_Provided data_.
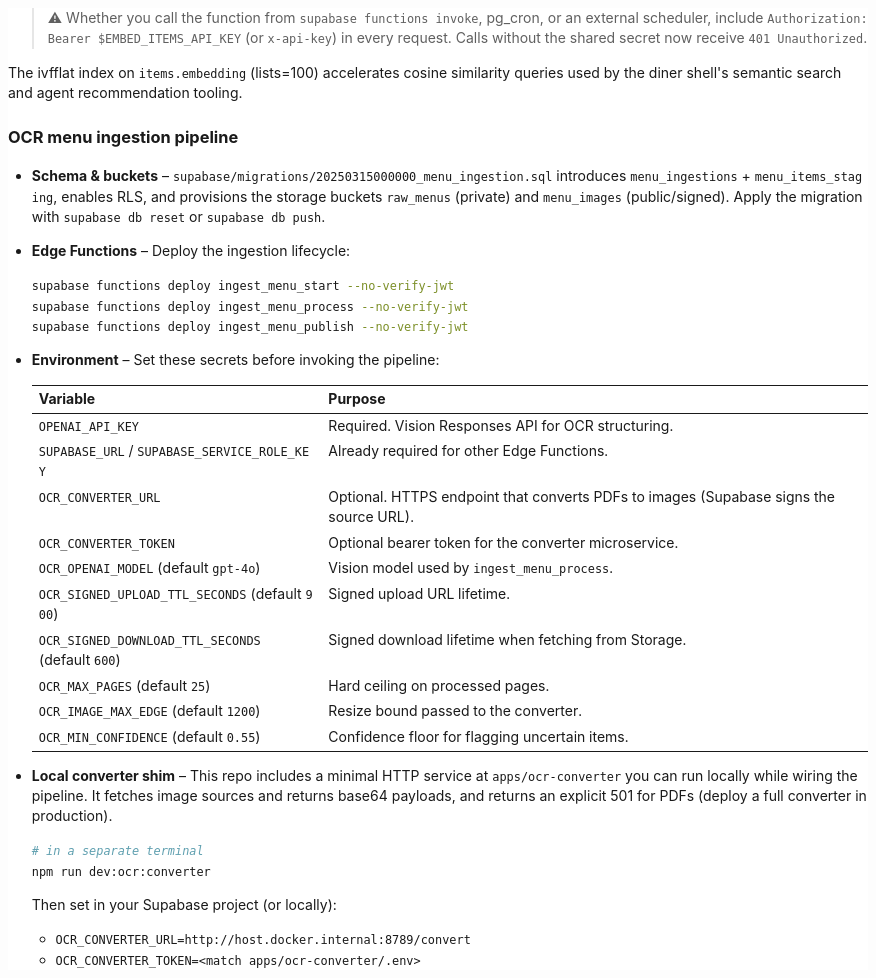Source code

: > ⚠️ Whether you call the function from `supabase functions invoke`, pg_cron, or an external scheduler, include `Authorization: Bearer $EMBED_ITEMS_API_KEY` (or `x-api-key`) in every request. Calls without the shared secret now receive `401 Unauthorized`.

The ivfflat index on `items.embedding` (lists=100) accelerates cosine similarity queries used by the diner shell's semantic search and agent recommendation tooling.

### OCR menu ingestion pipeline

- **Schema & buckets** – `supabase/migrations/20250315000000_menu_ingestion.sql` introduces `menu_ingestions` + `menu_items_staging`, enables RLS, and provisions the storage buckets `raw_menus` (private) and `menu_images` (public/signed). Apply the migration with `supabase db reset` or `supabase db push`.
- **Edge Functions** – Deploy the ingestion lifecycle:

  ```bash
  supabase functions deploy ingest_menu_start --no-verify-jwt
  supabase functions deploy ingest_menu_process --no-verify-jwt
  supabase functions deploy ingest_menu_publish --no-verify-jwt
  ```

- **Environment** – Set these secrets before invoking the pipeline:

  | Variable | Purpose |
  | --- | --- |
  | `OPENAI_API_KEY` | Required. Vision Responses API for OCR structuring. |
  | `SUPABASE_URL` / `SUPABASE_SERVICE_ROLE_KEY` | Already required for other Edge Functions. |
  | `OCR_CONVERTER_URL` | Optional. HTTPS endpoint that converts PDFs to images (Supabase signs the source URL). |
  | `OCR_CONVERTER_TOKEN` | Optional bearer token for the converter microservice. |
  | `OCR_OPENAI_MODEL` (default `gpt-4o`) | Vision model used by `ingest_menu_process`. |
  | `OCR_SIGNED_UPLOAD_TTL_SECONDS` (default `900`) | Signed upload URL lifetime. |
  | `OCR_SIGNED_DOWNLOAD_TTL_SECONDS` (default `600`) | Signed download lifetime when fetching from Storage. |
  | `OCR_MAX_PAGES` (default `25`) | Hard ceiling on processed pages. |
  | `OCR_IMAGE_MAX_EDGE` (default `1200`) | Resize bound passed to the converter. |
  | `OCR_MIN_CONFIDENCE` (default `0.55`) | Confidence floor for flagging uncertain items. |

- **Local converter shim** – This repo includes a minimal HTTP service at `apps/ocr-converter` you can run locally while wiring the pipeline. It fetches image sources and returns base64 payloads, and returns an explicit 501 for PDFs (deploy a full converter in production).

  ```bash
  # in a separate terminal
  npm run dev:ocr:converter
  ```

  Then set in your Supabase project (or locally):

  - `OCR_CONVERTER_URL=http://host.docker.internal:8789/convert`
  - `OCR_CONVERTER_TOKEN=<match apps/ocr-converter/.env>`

* * *

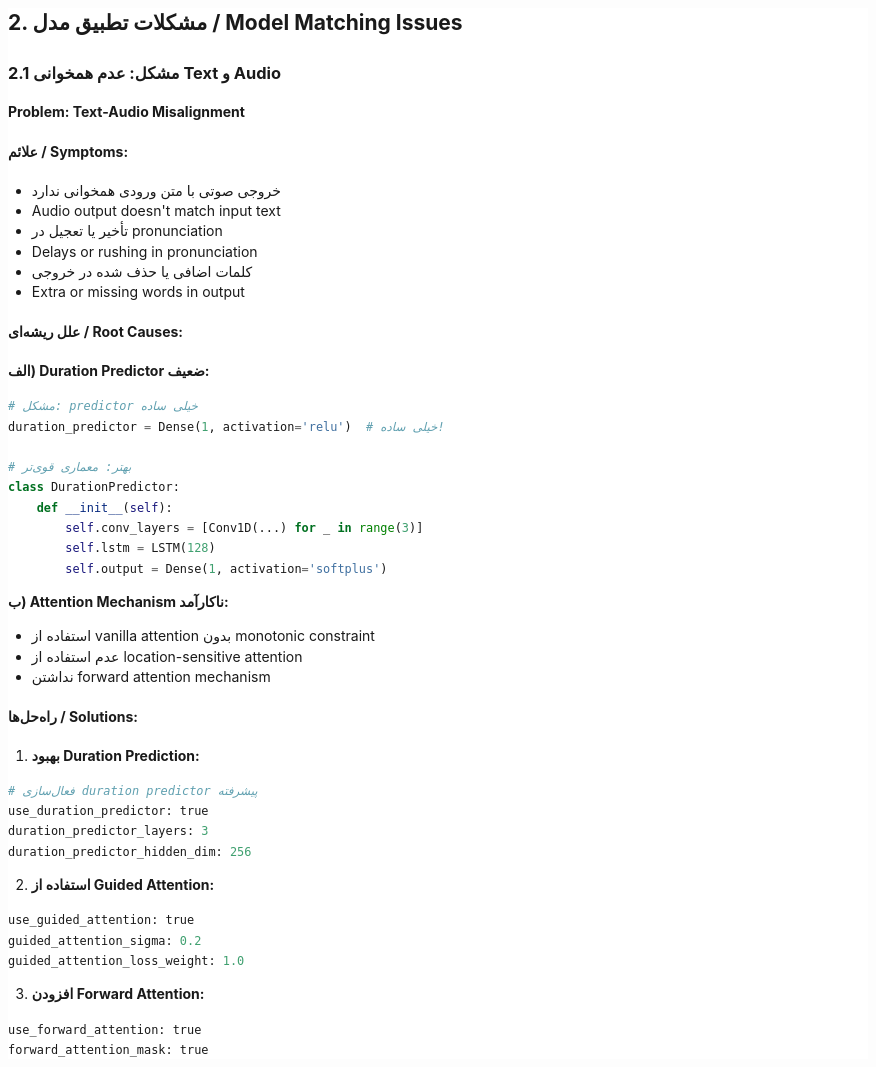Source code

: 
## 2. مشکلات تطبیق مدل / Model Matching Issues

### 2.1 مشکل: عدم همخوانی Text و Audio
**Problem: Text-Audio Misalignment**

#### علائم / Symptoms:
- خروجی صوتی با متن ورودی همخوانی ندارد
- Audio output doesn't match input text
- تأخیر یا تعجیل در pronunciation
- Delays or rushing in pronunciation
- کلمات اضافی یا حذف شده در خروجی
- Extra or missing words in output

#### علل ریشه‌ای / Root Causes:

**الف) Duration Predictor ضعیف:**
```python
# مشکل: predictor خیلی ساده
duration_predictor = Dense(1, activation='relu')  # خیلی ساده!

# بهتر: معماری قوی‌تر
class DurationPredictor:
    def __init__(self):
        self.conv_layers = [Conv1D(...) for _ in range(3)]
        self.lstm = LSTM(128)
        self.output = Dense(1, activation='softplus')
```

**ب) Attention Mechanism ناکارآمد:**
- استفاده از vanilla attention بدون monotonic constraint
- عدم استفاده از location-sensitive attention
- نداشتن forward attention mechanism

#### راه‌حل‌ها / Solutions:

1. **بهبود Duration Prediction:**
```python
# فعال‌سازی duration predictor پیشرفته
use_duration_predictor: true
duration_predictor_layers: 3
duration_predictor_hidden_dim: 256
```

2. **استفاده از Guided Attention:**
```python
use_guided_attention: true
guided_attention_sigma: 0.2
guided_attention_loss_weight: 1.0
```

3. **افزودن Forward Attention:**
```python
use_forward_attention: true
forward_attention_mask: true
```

_Instructions for the task_.
Filter the data, keeping only the lines that contain "ساده".

_Output for this exercise_.
# مشکل: predictor خیلی ساده
duration_predictor = Dense(1, activation='relu')  # خیلی ساده!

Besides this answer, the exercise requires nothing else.